**EXERCISE DESCRIPTION**:
The answer must be an exact copy of the entries that follow, with all images removed.

** Opening INFORMATION PROVIDED block **

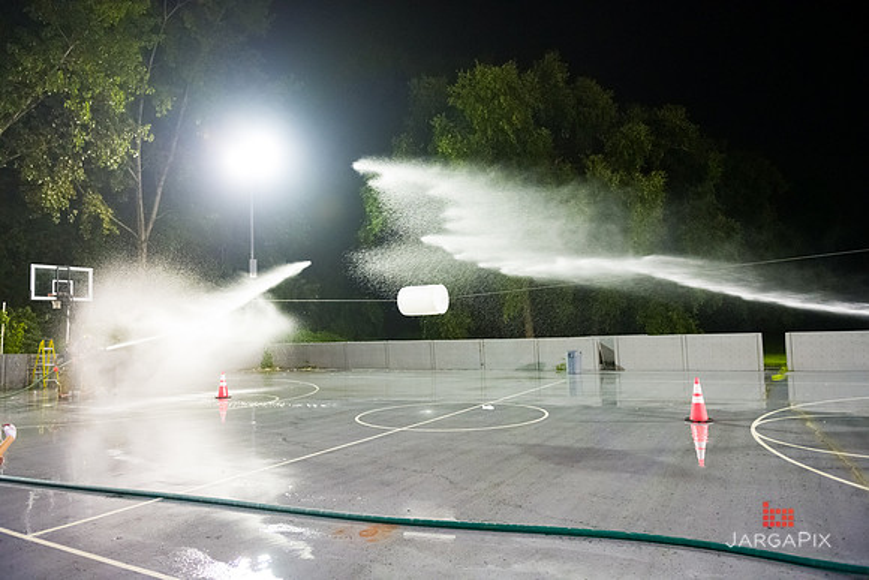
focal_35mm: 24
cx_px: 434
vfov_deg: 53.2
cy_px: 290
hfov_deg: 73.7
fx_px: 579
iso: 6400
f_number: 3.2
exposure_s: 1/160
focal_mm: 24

** Closing INFORMATION PROVIDED block **

**EXPECTED ANSWER**:
focal_35mm: 24
cx_px: 434
vfov_deg: 53.2
cy_px: 290
hfov_deg: 73.7
fx_px: 579
iso: 6400
f_number: 3.2
exposure_s: 1/160
focal_mm: 24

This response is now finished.